AUFGABEN:
**A.** Wie lässt sich der Artikel über Chemnitz und die AfD in zwei Sätzen zusammenfassen?
**B.** Kannst du aus dem Artikel über Chemnitz und die AfD den Abschnitt wortgetreu abschreiben, der mit „AfD: gegen Flüchtlinge“ anfängt und bis einschließlich „Widerstand der AfD.“ reicht?
**C.** Welche Angaben macht der Artikel über Chemnitz und die AfD zu den folgenden Punkten?
(i) Wie alt ist Nico Köhler?
(ii) Welche Farbe wird als Farbe der radikalen Rechten genannt?
(iii) Wie viele Menschen fliehen 2015 aus Syrien und dem Irak nach Europa?

VORLIEGENDER AUSZUG:
== == ==

Eine Stadt und die Rechten: Chemnitz und die AfD
15. Juni 2024"Die blaue Welle" - so feiern die Anhänger der "Alternative für Deutschland" die jüngsten Erfolge ihrer Partei. Blau ist die Farbe der radikalen Rechten. Und wenn man auf einer Deutschlandkarte alle Wahlkreise, in denen die AfD bei den jüngsten Europa- und Kommunalwahlenzur stärksten politischen Kraft gewählt wurde, blau einfärbt, dann ist praktisch der gesamte Osten der Republik blau. Auch die Großstadt Chemnitz.
"Man merkt einfach, dass die Leute aufwachen", erklärt Nico Köhler zufrieden. Er ist der AfD-Kreisvorsitzende in Chemnitz. Der 48-Jährige Unternehmer vertritt die AfD im Stadtrat. Er ist freundlich, sportlich-leger gekleidet und nimmt sich Zeit für ein Gespräch vor Ort. Seine Partei ist in Chemnitz zur stärksten politischen Kraft geworden und hat bei der Kommunalwahl 24 Prozent der Wählerstimmen gewonnen, bei der Europawahl 28 Prozent. Was will seine Partei mit den Erfolgen anfangen?
"Das Wohlfühlverhalten in der Stadt muss steigen", sagt er "Ordnung und Sicherheit, das ist das, wo wir ranmüssen." Mehr Polizei fordert er für seine Stadt, "Die Menschen gehen ungern in die Innenstadt, vor allem in den Abendstunden. Es passieren sehr viele Dinge, ob es nun Überfälle sind oder man wird mal ausgeraubt oder Frauen werden begrapscht. Das ist seit 2015 schon eine Konstante." Er hätte auch sagen können: "Das sind die Ausländer", aber er sagt "2015".
AfD: gegen Flüchtlinge und Migranten
Die Jahreszahl ist für die AfD und für die politische Rechte die Chiffre für so ziemlich alles, was ihrer Ansicht nach schief läuft in Deutschland. 2015 fliehen rund zwei Millionen Menschen aus Syrien und dem Irak nach Europa. Die meisten kommen nach Deutschland. Gegen den Widerstand der AfD.

== == ==

QUELLDATEN:

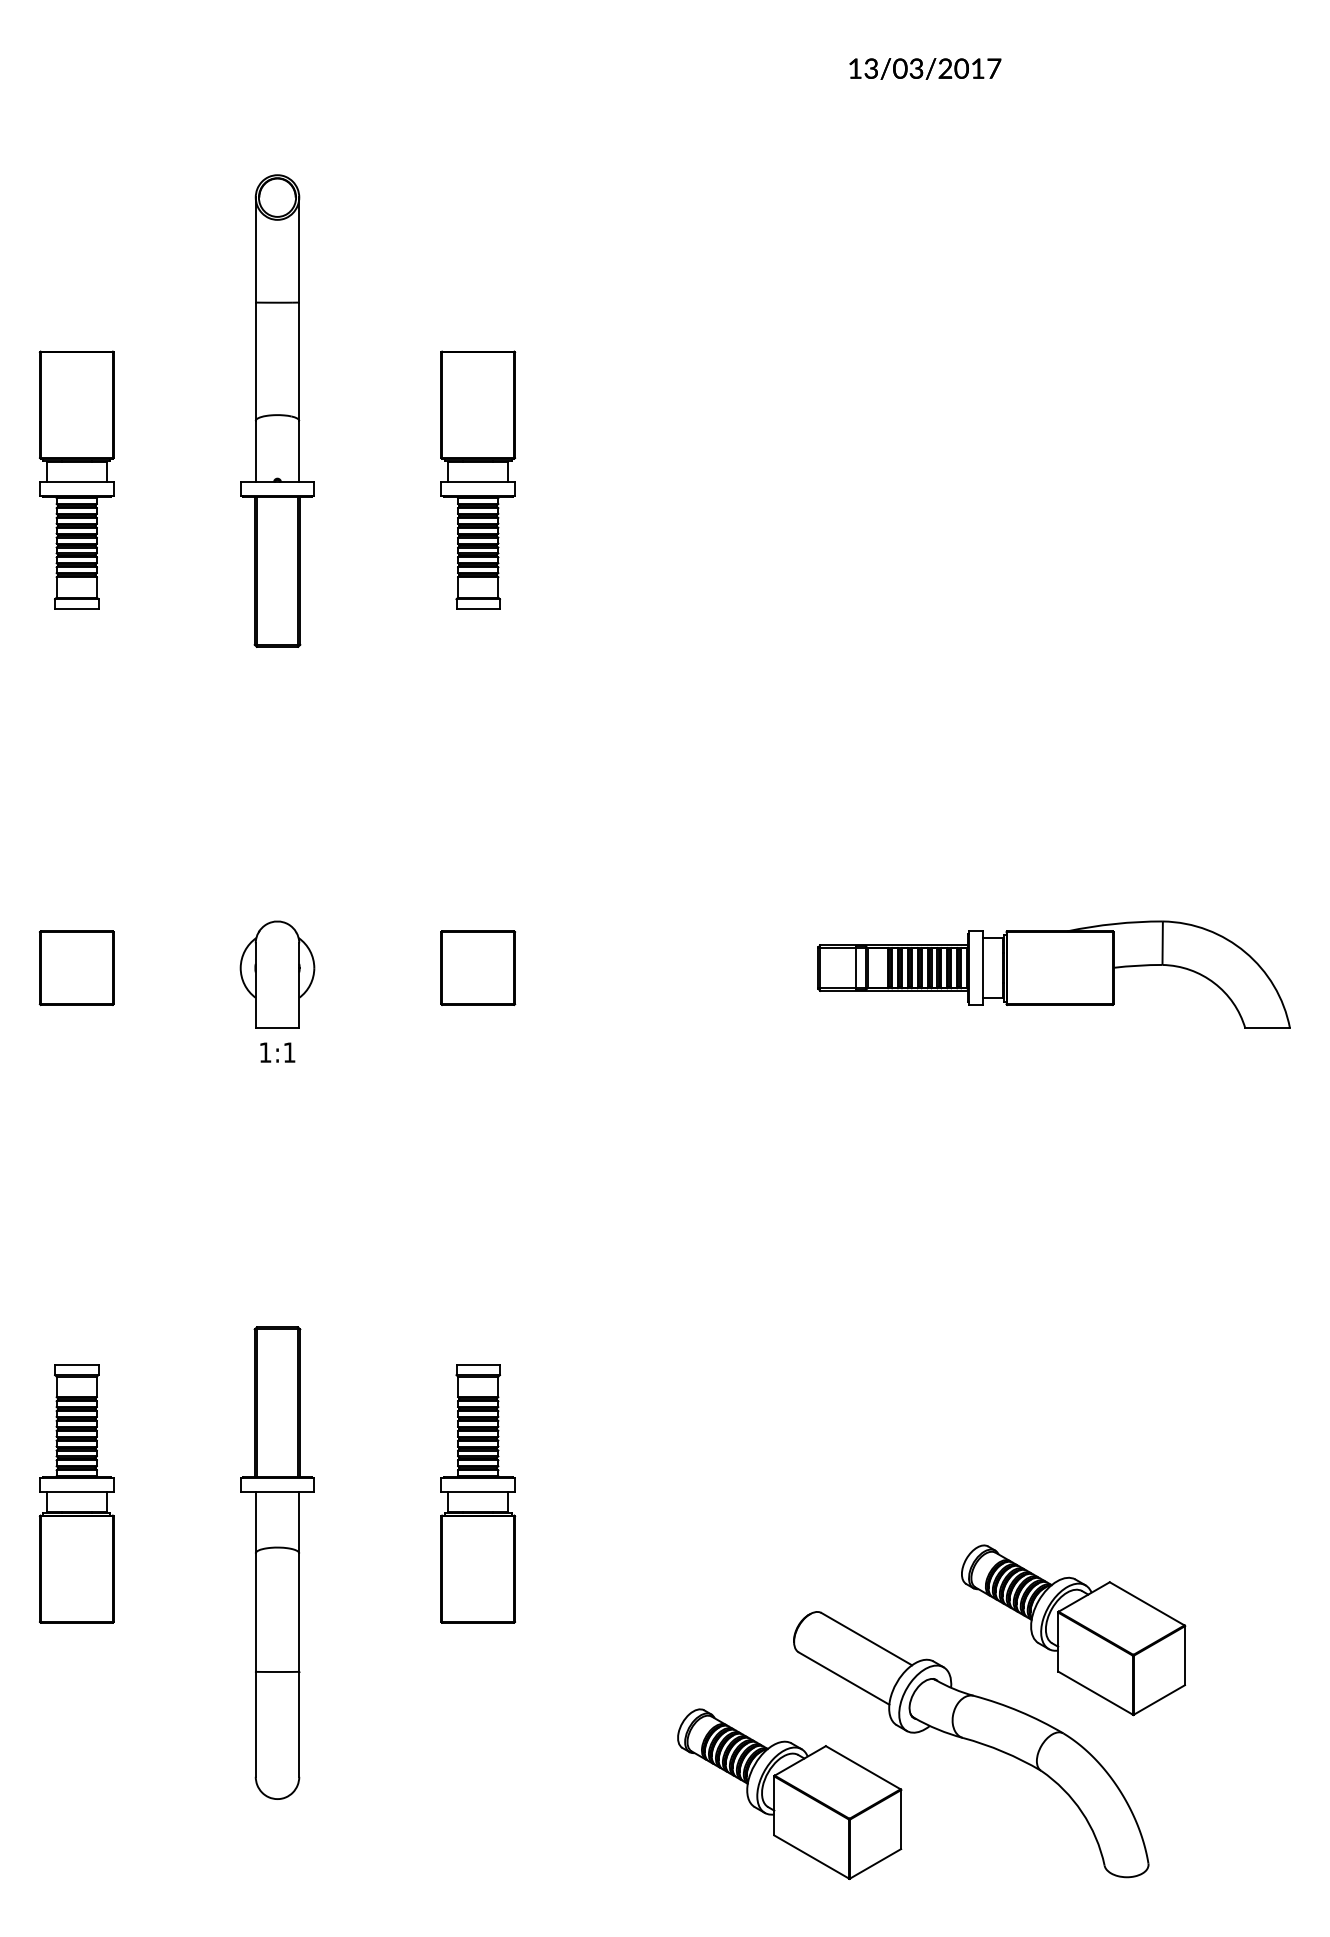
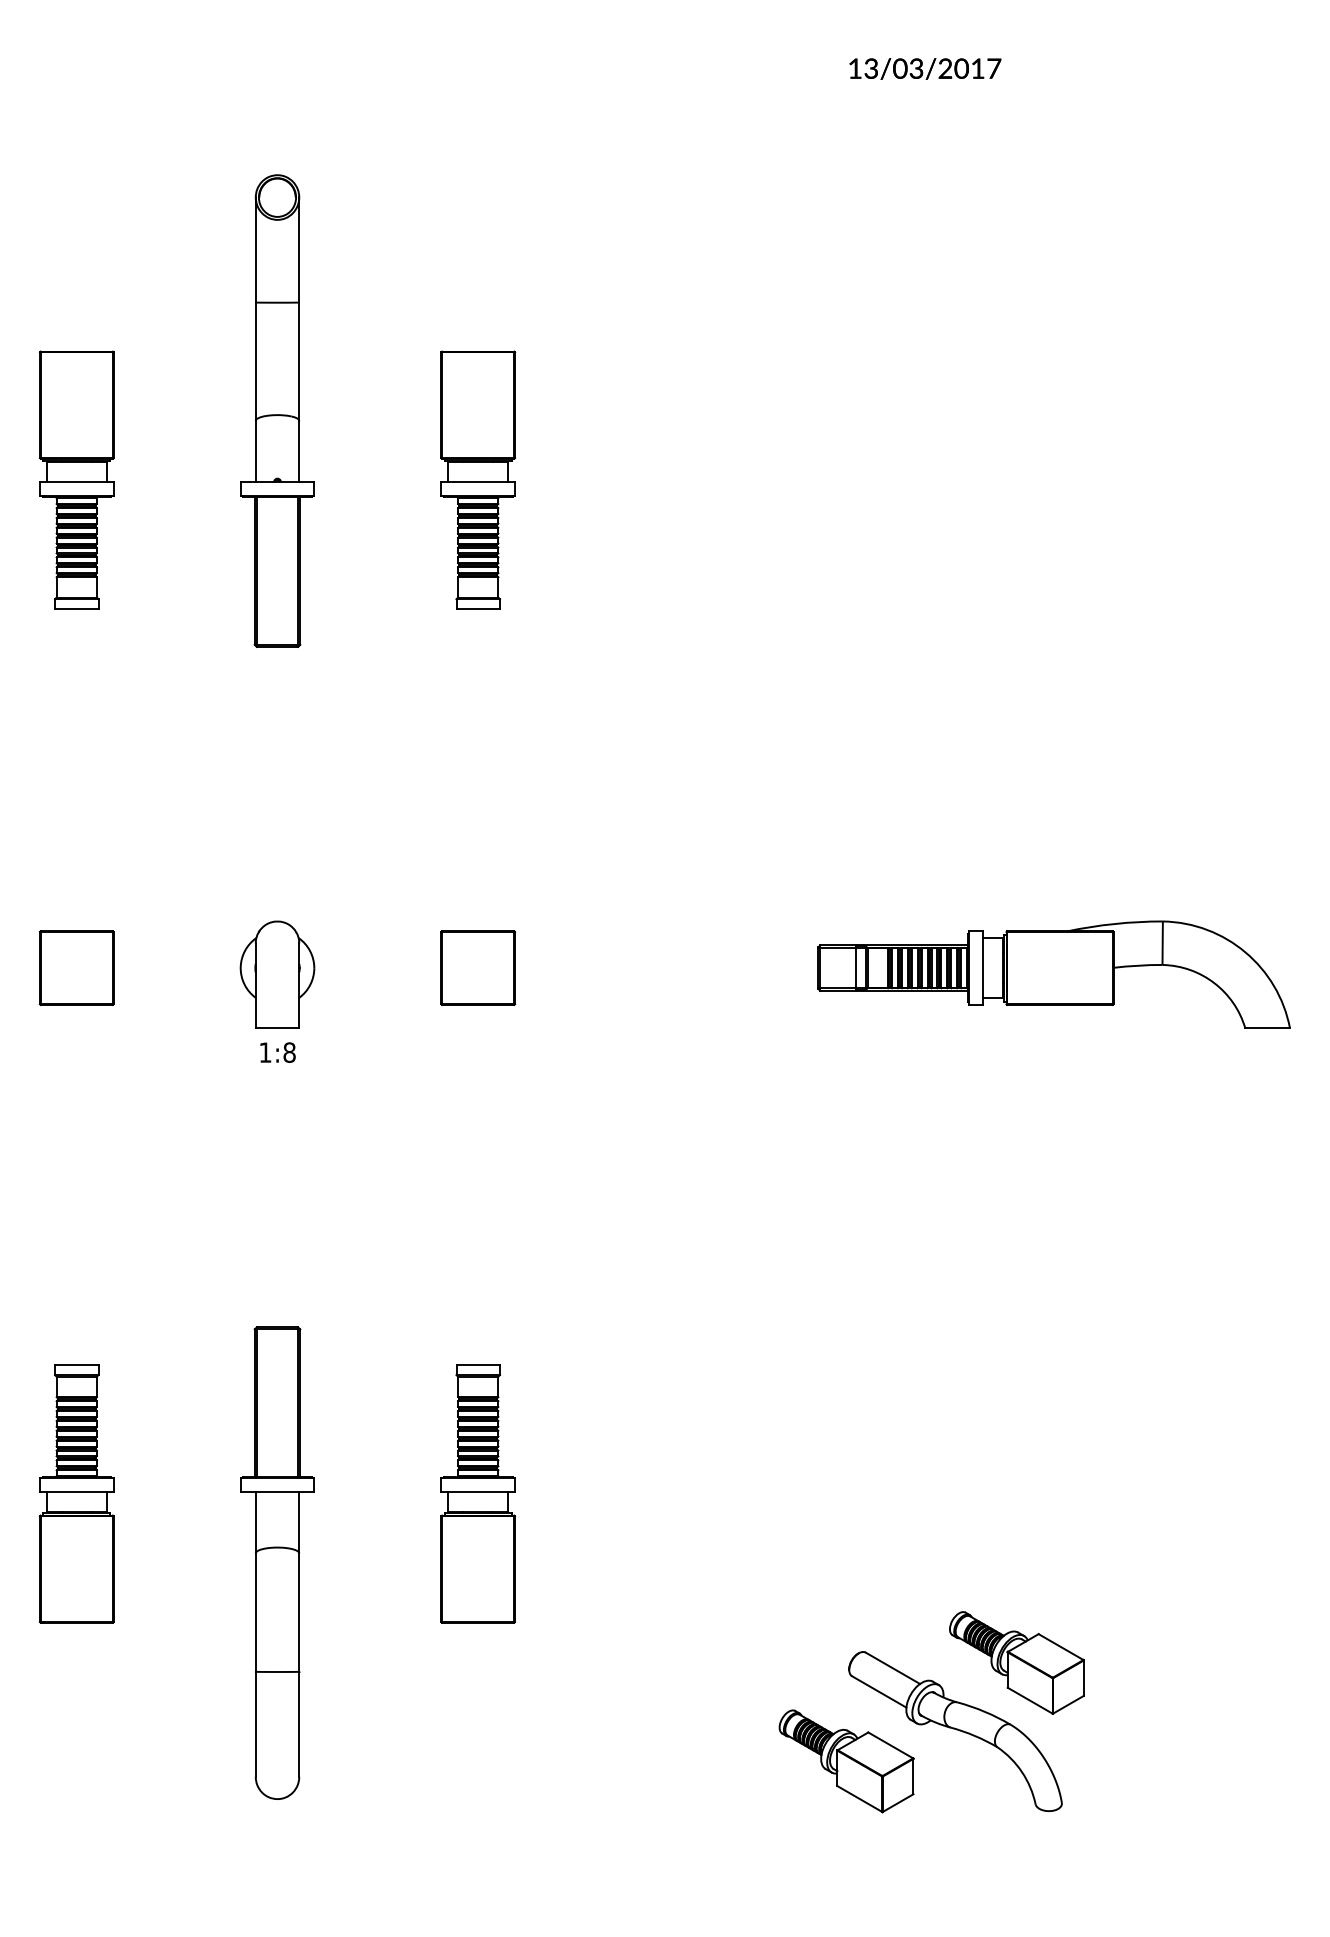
text at (289, 1052): 1:1 -> 1:8
part at (931, 1711) size: 510x336 px -> 307x203 px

== == ==

ERGEBNISSE IN REIHENFOLGE:
**A.** Bei den jüngsten Europa- und Kommunalwahlen wurde die AfD in praktisch allen Wahlkreisen im Osten zur stärksten Kraft, auch in Chemnitz, wo sie bei der Kommunalwahl 24 Prozent und bei der Europawahl 28 Prozent gewann. Der Chemnitzer AfD-Kreisvorsitzende Nico Köhler fordert mehr Polizei für Ordnung und Sicherheit und verweist dabei auf das Jahr 2015, das für die AfD als Chiffre für fast alles gilt, was ihrer Ansicht nach in Deutschland schiefläuft.

**B.**
AfD: gegen Flüchtlinge und Migranten
Die Jahreszahl ist für die AfD und für die politische Rechte die Chiffre für so ziemlich alles, was ihrer Ansicht nach schief läuft in Deutschland. 2015 fliehen rund zwei Millionen Menschen aus Syrien und dem Irak nach Europa. Die meisten kommen nach Deutschland. Gegen den Widerstand der AfD.

**C.**
(i) 48 Jahre
(ii) Blau
(iii) Rund zwei Millionen